The challenge throughout was building a real-time-aware UI on top of an e-commerce platform not originally designed for time-sensitive drop culture — scheduling state, sold-out handling, and notification toggles all had to layer onto an existing component system without breaking it. SMS and calendar integration required careful coordination with backend services and feature flagging so notifications could be rolled out independently across markets.
Disruptor Image Initiative
"Disruptors" are marketing overlay images — banners, badges, promotional graphics — that appear on top of product images on the UA site. The problem: they were appearing everywhere, including places where product accuracy matters most.

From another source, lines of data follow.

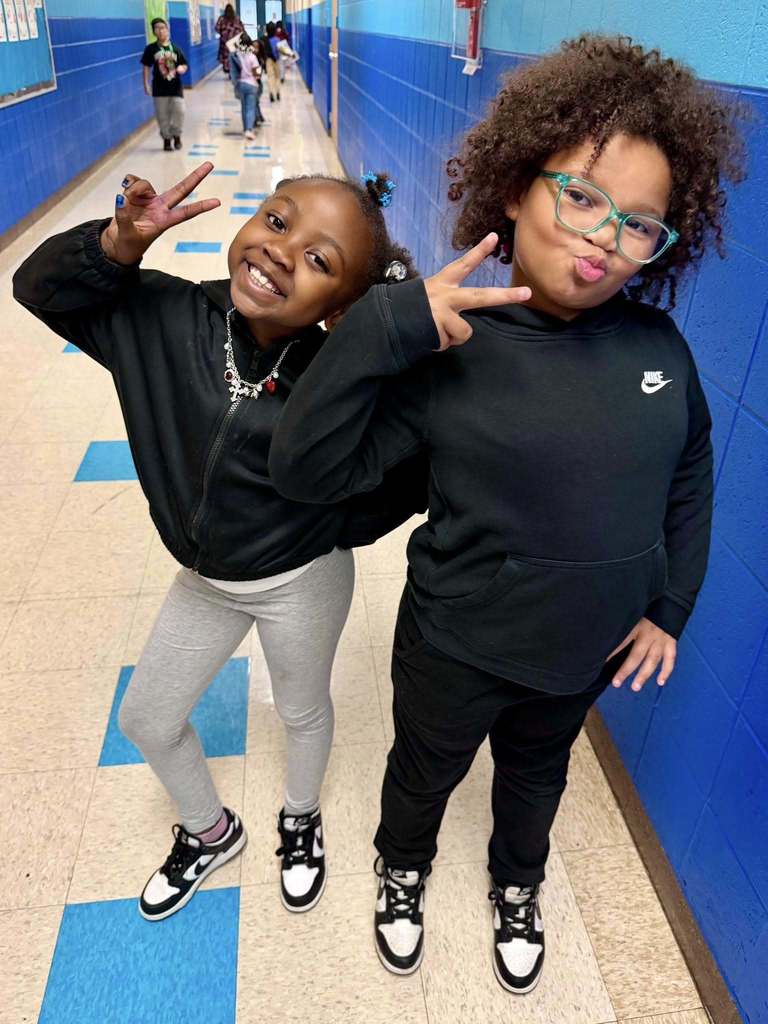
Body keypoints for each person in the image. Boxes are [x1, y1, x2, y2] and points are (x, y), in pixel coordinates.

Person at [269, 34, 746, 993]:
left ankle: (517, 882)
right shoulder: (453, 348)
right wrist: (385, 327)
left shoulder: (659, 350)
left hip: (582, 651)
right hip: (457, 644)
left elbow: (691, 469)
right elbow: (307, 473)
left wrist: (671, 607)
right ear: (519, 188)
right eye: (582, 197)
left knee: (538, 775)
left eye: (640, 225)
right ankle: (402, 868)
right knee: (425, 770)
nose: (603, 237)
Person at [13, 166, 425, 922]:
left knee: (300, 709)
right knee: (147, 718)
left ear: (339, 309)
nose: (281, 251)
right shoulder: (166, 316)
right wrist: (113, 248)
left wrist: (329, 527)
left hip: (300, 579)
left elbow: (402, 475)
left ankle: (300, 818)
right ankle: (210, 831)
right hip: (205, 579)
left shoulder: (338, 383)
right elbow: (37, 289)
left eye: (319, 259)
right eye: (277, 221)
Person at [141, 18, 188, 152]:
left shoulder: (176, 48)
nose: (160, 31)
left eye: (162, 28)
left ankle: (177, 135)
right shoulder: (151, 49)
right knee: (162, 116)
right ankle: (167, 139)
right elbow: (146, 67)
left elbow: (184, 64)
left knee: (180, 111)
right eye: (157, 28)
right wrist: (146, 84)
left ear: (167, 30)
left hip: (175, 87)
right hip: (159, 88)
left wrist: (182, 68)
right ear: (154, 32)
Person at [234, 34, 265, 138]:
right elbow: (257, 74)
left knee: (244, 108)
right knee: (250, 108)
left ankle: (245, 129)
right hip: (252, 85)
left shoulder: (237, 56)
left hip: (241, 84)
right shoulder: (252, 57)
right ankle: (249, 129)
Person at [215, 3, 244, 76]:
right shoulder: (236, 18)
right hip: (235, 42)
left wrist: (223, 33)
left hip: (225, 42)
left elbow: (217, 28)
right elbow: (241, 29)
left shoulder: (221, 19)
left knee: (226, 56)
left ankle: (229, 69)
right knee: (235, 55)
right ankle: (234, 70)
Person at [262, 22, 281, 102]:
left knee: (270, 77)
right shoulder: (277, 40)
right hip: (277, 60)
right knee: (277, 77)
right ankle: (277, 92)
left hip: (268, 60)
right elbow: (280, 51)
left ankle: (271, 93)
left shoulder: (264, 40)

I led the cross-surface initiative to bring disruptor images under control. The work spanned four surfaces: excluding disruptors from Google Organic search results (where showing a promotional overlay instead of the actual product harms SEO and click-through accuracy), removing them from the Add-to-Bag modal and cart (where customers are evaluating what they're buying), filtering them from recommendation zones (where product recognition drives engagement), and implementing a feature flag for wishlist visibility to allow configurable rollout per surface.
The SEO exclusion was the most technically interesting piece — it required understanding how the platform's image rendering pipeline fed into search crawlers and implementing the right signal to exclude disruptor-tagged assets without breaking product image indexing. The feature flag layer on top meant each surface could be toggled independently, which was critical for staged rollout and A/B validation.